- Can You Hear Me Now?
Charles Peck was a customer service agent on September 12, 2008. He worked at Delta Airlines in Salt Lake City, but returned from an interview with Van Nuys in Los Angeles. He wanted to move to California to be closer to his fiancée. The 49-year-old had three grown children and prepared for his second marriage.
The Metrolink commuter train carried 224 other passengers. They traveled through the San Fernando Valley, but at 4:22 p.m., the passenger train collided with a freight train. The resulting destruction left 135 injured and eventually 25 dead.
Reach Out and Touch Someone
Peck began calling relatives almost immediately, but all they heard was static when they answered. If they returned the call, it went straight to voicemail. They knew he had to be alive somewhere in the wreckage.
They contacted searchers as the calls continued. Peck tried to contact his son, his stepmother, his brother, his fiancée, and everyone closest to him. Every relative had the same experience if they answered, as well as if they tried to call back. Everyone hoped he was just unable to get the searchers’ attention, due to injury or debris. Information on the persistent calls prompted searchers to continue looking as hour after hour passed.

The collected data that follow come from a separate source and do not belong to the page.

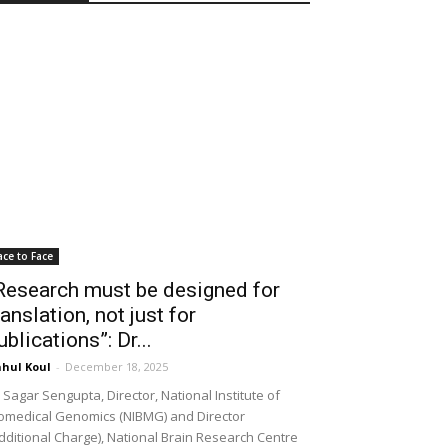
ace to Face
Research must be designed for
ranslation, not just for
ublications”: Dr...
hul Koul
-
December 18, 2025
 Sagar Sengupta, Director, National Institute of
omedical Genomics (NIBMG) and Director
dditional Charge), National Brain Research Centre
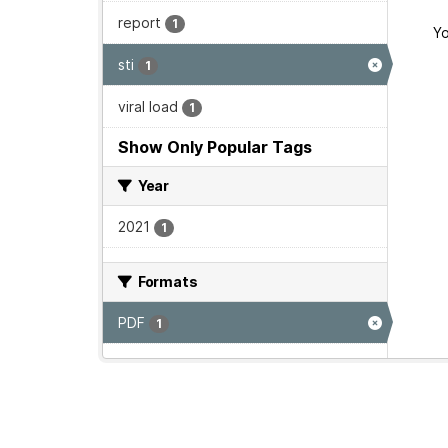
report
1
Yo
sti
1
viral load
1
Show Only Popular Tags
Year
2021
1
Formats
PDF
1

The searchers finally located Peck twelve hours after the crash, but the discovery only brought more question. Peck had died upon impact. His relatives reported the calls came for eleven hours after the crash, when they abruptly stopped.
Even More Confusion
What is most perplexing is that the searchers never located Peck’s cell phone. Relatives eventually reported they received a total of 35 phone calls from the deceased man’s number for eleven hours after his death.